The Texas Court of Criminal Appeals ruled that the arrangement between Midland County State District Judge John Hyde and then-prosecutor Weldon Petty clearly violated Clinton Young’s right to a fair trial. Young was convicted and sentenced to death in the shooting of a man during a 2001 drug-related crime rampage across Texas.
Hyde died in 2012, but Midland County prosecutors in 2019 discovered the paid arrangement between the judge and Petty, who had also been working on the side for other district judges for years.
The appeals court noted that as a prosecutor, Petty would oppose defense motions while also drafting recommendations of denial for judges to sign. As part of the legal team prosecuting Young, Petty drafted the legal motions submitted during the trial and sometimes participated in oral arguments.
Petty’s side agreement with Hyde was to perform legal work as a judicial clerk outside of his official duties. It paid him more $9,000 over the time spanning Young’s initial indictment, trial and post-conviction appeals, which Petty handled both as prosecutor and as clerk for the judge, the appeals court noted.
Judicial and prosecutorial misconduct, in the form of an undisclosed employment relationship between the trial judge and the prosecutor appearing before him, tainted (Young’s) entire proceeding from the outset, the court wrote. As a result, little confidence can be placed in the fairness of the proceedings or the outcome of (Young’s) trial.”
The appeals court ordered Young to be removed from death row and sent back to Midland County jail under his original indictment.

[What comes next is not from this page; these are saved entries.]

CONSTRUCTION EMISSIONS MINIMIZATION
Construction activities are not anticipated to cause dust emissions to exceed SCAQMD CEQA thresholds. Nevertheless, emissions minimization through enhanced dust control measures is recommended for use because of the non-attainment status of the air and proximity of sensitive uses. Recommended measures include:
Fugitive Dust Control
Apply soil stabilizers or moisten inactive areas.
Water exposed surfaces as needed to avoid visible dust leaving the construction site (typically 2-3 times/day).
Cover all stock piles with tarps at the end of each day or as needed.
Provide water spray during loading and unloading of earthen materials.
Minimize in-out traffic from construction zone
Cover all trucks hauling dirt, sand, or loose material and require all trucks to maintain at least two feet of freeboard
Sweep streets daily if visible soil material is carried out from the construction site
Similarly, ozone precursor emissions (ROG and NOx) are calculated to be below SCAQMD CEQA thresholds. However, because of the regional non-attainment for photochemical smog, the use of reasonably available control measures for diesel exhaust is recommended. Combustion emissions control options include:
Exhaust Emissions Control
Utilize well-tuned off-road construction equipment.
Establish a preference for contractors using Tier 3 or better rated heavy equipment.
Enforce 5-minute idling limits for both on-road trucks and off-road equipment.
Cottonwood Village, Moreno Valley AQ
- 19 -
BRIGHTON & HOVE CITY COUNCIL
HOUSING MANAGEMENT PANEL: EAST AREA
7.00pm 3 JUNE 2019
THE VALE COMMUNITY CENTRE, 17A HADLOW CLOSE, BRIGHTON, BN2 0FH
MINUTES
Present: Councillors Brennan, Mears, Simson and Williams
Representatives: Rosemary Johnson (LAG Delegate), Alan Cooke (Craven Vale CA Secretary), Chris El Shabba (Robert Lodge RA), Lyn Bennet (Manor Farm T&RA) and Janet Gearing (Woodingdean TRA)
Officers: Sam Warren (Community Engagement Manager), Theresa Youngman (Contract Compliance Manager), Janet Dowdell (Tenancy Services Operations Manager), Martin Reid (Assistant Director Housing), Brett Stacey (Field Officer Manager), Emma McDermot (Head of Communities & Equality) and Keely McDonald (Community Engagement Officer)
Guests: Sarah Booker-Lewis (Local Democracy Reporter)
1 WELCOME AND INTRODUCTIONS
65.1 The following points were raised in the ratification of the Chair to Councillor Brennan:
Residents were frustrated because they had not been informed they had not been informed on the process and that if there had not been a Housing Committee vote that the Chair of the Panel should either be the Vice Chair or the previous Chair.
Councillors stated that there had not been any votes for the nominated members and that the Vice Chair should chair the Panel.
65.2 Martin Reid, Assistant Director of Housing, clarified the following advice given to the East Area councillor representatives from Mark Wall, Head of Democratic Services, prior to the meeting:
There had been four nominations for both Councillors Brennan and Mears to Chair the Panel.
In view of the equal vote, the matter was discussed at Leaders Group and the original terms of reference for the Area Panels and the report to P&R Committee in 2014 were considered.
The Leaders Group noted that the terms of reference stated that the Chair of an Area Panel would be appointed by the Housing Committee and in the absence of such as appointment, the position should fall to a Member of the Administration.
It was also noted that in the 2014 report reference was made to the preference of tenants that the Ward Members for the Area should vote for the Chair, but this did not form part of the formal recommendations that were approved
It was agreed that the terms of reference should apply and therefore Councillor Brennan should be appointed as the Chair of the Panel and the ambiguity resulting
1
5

District Attorney Laura Nodolf, who was elected in 2016 and who later discovered the paid agreement between the prosecutor and judge, did not immediately respond to messages seeking comment.
Petty, who worked as a full-time prosecutor in Midland County from 2002 to 2019, is retired. During an evidentiary hearing, he refused to testify about his paid work for the judge, citing a constitutional privilege against self-incrimination, the appeals court noted.